EXERCISE INSTRUCTIONS: For the listing underneath, give the count of lines containing the string "highlighting" and nothing further.

EXTRACTED RECORDS:

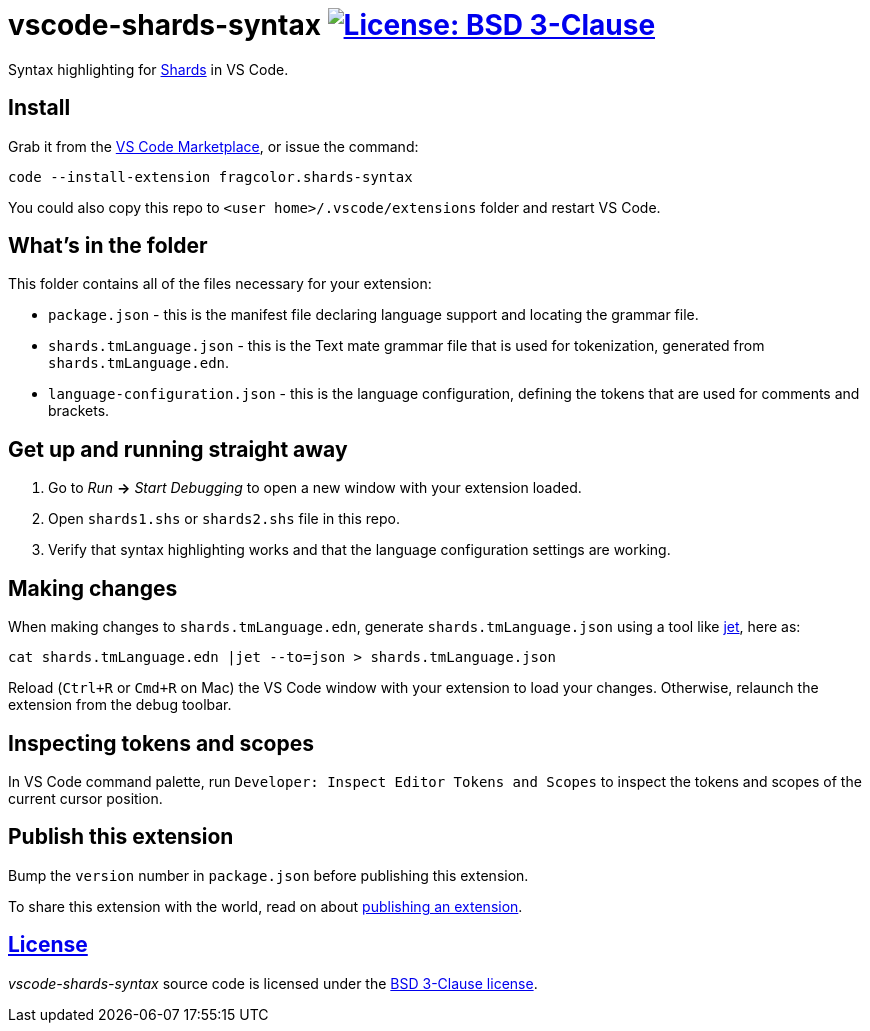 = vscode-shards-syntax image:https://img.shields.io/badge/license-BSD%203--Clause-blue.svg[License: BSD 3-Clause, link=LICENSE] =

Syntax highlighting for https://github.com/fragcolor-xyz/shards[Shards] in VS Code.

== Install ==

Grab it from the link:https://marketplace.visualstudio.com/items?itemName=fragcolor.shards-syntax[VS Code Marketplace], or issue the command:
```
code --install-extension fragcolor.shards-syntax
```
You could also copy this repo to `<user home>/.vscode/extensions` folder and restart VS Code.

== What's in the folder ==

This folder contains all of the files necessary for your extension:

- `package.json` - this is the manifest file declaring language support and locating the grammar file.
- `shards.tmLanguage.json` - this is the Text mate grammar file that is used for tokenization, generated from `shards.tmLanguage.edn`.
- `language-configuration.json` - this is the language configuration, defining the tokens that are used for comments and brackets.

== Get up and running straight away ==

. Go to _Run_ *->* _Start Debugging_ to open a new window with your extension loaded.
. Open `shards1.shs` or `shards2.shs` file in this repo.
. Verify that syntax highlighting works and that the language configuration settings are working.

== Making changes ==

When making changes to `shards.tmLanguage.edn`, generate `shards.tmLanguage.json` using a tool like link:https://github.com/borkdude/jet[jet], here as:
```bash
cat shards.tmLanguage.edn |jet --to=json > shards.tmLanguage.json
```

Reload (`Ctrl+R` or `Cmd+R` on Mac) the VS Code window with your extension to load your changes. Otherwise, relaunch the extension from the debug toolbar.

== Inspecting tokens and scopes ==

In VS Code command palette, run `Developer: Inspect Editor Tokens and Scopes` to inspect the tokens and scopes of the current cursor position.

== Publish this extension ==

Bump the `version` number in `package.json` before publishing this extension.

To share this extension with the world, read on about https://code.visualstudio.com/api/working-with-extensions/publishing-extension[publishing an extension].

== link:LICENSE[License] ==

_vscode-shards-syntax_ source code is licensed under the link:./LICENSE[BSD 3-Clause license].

RESULT OF THE EXERCISE: 2